Text passage:
This is the story of Andrei and Matty getting lost. In the bush.
On our most recent road trip to Ruaha National Park we carried three guide books with us. Yes, 3. While this surely sounds like overkill, the thinking was -- we have them, so why not bring them.
En route to the park, according to the uniform advice presented across all 3 guidebooks, we made a quick pit stop in Ruaha's closest neighboring city, Iringa. We reloaded essential supplies before heading off for a couple of days on safari in the park (petrol, drinking water, snacks, and cash...). We noted our exit time (3:30pm) and reset our odometer to clock ourselves headed into the park, we figured we had approximately 3 hours driving time on 120 km of unpaved packed dirt road ahead of us. We feared we were cutting things close if we wanted to get there before dark and set up ourselves to sleep in the park before the park gates close to incoming traffic, but the driving directions appeared to be very straightforward. That is to say, all 3 guidebooks laid out simple, user-friendly directions. At the fork in the road, go either right (the so called never ending road) or go left (through many villages and towns also offering accommodation and meals outside of the park). In either direction, you land squarely at the park HQ and official entry gate. When we hit the first fork in the road, we went right, onto the so called never ending road.
Soon afterwards, we hit another fork in the road. But all 3 guidebooks said there should only be 1 fork in the road?! We went right. Then, doubting ourselves we asked someone by the side of the road and they confirmed - go right to arrive at the park. Another fork in the road. One side clearly would have driven us straight through a village. So we went right. Again, we stopped and asked someone and he confirmed, we were headed in the right direction. Our odometer was just shy of 100km when we hit a T in the road. By no stretch of the imagination could this be called a fork in the road, it was clearly a T. At this point, our skepticism gave way to full blown panic. We could no longer deny we were desperately lost.
I got out of the car and asked for directions. A million and one greetings later with villagers who may or may not have ever seen a white person before -- it was confirmed, we were really close to the park entry gate. Continue up the road this way and you will be there soon. Great. Dark was nearing, but perhaps we could still make it on time.
A brief high - ok we were on the right track afterall, too much unnecessary panic and doubt.
But if there is one lesson I have learned in all of my travels, it is that when it comes to directions people cannot and will not say - "I do not know". They give you the answer they think you are seeking. I could not shake this fear.

Tasks to perform:
a: Rewrite the passage of the Ruaha road trip story between "On our most" and "not bring them.", inclusive, replacing "guide books" with "travel guides".
b: In the Ruaha road trip story, what exit time did the travelers note when leaving Iringa?

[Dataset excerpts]
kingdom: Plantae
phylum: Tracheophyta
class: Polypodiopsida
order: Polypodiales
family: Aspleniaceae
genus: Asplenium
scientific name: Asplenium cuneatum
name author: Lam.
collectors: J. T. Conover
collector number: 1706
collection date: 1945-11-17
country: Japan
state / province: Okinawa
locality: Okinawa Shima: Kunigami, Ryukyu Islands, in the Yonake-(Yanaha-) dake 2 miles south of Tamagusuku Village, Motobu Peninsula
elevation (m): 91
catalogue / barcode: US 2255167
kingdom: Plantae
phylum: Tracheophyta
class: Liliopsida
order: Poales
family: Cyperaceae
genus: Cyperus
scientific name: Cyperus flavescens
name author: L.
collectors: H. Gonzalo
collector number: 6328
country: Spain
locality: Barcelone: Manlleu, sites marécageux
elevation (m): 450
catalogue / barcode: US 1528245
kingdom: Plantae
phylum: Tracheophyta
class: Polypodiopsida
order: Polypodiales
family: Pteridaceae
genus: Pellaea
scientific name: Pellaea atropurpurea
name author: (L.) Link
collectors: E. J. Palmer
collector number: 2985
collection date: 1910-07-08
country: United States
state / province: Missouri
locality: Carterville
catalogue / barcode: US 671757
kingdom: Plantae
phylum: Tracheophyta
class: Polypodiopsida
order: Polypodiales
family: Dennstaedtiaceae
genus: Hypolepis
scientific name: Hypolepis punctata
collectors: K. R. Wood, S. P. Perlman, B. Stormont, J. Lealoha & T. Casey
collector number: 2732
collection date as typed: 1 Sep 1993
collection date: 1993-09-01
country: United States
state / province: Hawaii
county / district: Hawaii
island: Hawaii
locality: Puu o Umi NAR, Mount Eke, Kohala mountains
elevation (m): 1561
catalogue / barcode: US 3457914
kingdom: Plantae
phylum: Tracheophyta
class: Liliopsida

Task solutions:
a:
On our most recent road trip to Ruaha National Park we carried three travel guides with us. Yes, 3. While this surely sounds like overkill, the thinking was -- we have them, so why not bring them.

b: 3:30pm